§ 任务指令 A: 请重新写出下面清单中从第一行起、到包含“Alle Angaben ohne”的那一行为止的内容（首尾两行都包括在内），并把其中的“Skladem”换成“Vyprodáno”，其余一律不变。

§ 选录原文:

本文介绍了一种算法,用于找到给定树形图中使得树高度最小的根节点,并提供了具体的实现代码。通过迭代删除叶子节点的方式,最终确定满足条件的根节点。
题目:
For a undirected graph with tree characteristics, we can choose any node as the root. The result graph is then a rooted tree. Among
all possible rooted trees, those with minimum height are called minimum height trees (MHTs). Given such a graph, write a function to find all the MHTs and return a list of their root labels.
Format
The graph contains n nodes which are labeled from 0 to n
- 1. You will be given the number n and a list of undirected edges (each
edge is a pair of labels).

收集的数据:
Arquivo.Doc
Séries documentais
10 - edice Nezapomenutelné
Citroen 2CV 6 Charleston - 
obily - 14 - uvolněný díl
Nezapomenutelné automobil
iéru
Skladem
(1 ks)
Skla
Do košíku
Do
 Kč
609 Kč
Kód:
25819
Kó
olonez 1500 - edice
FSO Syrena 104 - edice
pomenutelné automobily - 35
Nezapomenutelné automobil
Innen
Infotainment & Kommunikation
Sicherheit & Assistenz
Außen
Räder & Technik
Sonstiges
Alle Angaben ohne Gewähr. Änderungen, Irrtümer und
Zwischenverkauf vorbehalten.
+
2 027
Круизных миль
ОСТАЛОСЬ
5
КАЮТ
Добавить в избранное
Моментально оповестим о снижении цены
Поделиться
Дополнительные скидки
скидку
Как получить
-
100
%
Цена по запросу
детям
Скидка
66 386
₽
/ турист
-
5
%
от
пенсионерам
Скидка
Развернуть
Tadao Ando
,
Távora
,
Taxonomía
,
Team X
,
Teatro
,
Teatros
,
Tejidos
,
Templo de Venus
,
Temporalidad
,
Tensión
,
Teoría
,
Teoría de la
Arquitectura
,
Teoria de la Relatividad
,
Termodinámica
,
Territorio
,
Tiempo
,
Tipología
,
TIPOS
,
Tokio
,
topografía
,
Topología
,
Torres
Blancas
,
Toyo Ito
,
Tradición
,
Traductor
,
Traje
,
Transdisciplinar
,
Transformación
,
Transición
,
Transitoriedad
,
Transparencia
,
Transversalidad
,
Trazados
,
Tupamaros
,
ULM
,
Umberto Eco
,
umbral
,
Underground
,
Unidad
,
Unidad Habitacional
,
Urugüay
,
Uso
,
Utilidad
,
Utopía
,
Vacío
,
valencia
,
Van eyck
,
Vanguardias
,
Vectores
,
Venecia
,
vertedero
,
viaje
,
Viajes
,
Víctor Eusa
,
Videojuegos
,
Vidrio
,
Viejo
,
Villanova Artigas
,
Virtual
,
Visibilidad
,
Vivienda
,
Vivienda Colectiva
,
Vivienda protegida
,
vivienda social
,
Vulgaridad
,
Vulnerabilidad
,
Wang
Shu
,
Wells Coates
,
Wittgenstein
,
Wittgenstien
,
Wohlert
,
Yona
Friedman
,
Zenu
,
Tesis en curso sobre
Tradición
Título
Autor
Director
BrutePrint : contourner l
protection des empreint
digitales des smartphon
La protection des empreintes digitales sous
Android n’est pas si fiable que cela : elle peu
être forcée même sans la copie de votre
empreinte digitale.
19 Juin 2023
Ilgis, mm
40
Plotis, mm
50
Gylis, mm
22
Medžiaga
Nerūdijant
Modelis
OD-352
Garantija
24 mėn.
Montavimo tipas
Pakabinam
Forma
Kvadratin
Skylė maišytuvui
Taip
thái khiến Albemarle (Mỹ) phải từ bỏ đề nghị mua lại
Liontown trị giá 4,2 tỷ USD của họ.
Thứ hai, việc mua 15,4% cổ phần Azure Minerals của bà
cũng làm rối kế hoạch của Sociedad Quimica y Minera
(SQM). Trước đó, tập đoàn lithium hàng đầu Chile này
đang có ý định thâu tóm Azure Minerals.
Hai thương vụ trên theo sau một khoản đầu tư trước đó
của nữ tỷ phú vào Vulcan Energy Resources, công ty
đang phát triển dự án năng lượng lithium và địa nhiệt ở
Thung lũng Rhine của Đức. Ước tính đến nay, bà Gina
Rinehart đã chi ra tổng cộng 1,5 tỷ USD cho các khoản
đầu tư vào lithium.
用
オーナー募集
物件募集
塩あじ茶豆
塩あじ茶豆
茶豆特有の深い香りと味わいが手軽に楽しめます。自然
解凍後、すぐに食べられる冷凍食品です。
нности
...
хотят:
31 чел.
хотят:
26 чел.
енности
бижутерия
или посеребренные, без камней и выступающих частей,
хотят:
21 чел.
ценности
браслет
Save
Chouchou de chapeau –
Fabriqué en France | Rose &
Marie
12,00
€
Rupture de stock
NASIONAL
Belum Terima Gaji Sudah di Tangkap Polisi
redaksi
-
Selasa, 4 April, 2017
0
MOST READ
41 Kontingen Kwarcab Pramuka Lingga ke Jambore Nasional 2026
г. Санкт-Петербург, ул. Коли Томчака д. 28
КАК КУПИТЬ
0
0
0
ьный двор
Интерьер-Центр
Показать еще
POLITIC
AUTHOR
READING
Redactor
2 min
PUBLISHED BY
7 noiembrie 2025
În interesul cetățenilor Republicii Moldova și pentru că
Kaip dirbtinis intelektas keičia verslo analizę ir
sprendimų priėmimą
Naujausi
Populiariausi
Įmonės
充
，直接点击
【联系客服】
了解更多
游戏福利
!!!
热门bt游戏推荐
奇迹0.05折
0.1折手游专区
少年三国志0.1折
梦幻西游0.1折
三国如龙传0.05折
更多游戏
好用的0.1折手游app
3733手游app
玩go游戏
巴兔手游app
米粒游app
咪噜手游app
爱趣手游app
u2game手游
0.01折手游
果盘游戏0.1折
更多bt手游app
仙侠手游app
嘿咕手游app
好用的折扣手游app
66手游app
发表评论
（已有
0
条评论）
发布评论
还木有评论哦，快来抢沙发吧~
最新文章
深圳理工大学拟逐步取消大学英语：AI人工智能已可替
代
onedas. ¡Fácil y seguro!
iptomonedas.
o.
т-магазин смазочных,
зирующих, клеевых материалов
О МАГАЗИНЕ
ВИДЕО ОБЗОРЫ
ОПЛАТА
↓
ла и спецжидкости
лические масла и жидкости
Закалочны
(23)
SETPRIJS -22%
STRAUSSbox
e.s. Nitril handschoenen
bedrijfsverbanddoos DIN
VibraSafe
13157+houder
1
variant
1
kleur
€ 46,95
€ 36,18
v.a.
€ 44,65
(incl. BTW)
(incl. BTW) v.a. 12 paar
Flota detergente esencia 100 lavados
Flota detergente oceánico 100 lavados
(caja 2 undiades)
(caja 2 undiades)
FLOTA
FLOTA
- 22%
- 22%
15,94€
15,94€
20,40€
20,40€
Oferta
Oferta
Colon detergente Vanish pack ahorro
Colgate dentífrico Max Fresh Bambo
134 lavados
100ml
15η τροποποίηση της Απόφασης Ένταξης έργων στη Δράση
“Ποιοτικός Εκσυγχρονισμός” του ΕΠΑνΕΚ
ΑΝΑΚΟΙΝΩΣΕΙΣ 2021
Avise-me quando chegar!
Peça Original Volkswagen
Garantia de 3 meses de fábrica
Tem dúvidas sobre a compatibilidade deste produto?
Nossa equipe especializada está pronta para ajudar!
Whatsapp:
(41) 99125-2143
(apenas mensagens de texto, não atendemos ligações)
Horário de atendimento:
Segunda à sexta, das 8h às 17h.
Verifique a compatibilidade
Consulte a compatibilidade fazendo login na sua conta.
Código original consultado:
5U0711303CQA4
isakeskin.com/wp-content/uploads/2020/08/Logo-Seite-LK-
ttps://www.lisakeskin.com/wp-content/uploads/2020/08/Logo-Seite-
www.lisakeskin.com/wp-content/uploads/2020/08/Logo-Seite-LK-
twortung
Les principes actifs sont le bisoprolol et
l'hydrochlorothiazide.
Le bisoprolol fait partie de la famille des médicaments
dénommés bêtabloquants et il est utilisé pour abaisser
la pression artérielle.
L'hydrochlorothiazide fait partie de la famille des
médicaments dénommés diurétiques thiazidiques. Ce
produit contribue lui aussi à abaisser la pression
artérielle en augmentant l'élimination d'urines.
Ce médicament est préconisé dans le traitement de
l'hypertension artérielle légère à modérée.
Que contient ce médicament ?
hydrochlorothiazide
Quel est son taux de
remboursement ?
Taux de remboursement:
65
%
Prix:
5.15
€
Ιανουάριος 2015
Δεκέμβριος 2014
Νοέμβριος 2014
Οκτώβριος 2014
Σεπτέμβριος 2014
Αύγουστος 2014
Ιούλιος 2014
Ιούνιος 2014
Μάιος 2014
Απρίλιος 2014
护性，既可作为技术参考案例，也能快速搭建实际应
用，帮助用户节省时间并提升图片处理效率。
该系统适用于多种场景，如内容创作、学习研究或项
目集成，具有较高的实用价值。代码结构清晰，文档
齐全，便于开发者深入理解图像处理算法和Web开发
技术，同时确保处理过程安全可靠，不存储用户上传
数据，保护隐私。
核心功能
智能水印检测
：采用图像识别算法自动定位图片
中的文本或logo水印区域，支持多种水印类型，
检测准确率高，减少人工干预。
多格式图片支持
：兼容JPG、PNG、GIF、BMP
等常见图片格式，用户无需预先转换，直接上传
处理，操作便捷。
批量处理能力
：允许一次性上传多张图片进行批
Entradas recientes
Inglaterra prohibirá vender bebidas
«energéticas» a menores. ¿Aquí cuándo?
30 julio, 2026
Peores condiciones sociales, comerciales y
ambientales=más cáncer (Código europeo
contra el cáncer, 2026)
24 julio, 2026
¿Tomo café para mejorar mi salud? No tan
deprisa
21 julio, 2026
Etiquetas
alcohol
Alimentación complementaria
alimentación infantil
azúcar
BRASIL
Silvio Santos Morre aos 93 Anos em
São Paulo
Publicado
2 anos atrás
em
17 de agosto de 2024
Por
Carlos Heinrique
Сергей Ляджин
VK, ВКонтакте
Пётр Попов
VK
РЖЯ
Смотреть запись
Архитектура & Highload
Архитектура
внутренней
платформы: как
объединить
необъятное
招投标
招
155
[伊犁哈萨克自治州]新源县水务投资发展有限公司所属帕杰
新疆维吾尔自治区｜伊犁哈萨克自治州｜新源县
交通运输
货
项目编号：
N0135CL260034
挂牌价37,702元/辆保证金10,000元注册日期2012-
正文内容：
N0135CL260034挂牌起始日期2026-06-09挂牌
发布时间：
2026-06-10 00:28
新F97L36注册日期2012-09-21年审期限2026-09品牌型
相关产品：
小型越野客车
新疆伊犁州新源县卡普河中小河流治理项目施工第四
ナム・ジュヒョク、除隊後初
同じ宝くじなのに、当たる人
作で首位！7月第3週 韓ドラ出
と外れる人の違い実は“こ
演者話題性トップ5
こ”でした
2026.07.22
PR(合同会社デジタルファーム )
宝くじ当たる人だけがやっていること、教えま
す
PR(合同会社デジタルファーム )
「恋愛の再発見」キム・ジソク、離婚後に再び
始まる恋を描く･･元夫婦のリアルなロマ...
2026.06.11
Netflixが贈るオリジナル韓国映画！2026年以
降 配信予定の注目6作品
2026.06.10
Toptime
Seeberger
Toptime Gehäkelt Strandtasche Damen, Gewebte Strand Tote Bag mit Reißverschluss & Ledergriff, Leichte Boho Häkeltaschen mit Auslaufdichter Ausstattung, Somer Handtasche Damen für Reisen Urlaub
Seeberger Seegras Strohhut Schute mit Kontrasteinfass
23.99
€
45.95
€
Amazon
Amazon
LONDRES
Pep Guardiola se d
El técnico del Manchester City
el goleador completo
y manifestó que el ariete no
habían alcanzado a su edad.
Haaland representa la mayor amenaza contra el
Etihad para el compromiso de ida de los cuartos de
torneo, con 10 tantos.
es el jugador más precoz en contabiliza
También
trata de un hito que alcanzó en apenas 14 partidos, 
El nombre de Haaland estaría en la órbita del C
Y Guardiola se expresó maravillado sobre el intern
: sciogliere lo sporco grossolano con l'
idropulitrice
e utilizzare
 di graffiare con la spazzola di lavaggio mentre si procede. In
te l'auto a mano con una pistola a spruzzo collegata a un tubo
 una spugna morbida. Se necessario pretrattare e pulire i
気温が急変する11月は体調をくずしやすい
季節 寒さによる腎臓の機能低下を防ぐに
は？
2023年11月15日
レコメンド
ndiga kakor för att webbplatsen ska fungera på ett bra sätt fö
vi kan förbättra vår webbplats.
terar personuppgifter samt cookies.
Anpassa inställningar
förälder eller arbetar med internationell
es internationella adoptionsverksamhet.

§ 任务指令 B:
根据上面关于最小高度树的选录原文回答：
(i) 该算法靠什么方式最终确定满足条件的根节点？
(ii) 在所有可能的有根树中，高度最小的那些被称为什么？
(iii) 图中 n 个节点的标号范围是什么？

§ 预期输出 A:
Arquivo.Doc
Séries documentais
10 - edice Nezapomenutelné
Citroen 2CV 6 Charleston - 
obily - 14 - uvolněný díl
Nezapomenutelné automobil
iéru
Vyprodáno
(1 ks)
Skla
Do košíku
Do
 Kč
609 Kč
Kód:
25819
Kó
olonez 1500 - edice
FSO Syrena 104 - edice
pomenutelné automobily - 35
Nezapomenutelné automobil
Innen
Infotainment & Kommunikation
Sicherheit & Assistenz
Außen
Räder & Technik
Sonstiges
Alle Angaben ohne Gewähr. Änderungen, Irrtümer und

§ 预期输出 B:
(i) 迭代删除叶子节点。
(ii) 最小高度树（minimum height trees，MHTs）。
(iii) 从 0 到 n - 1。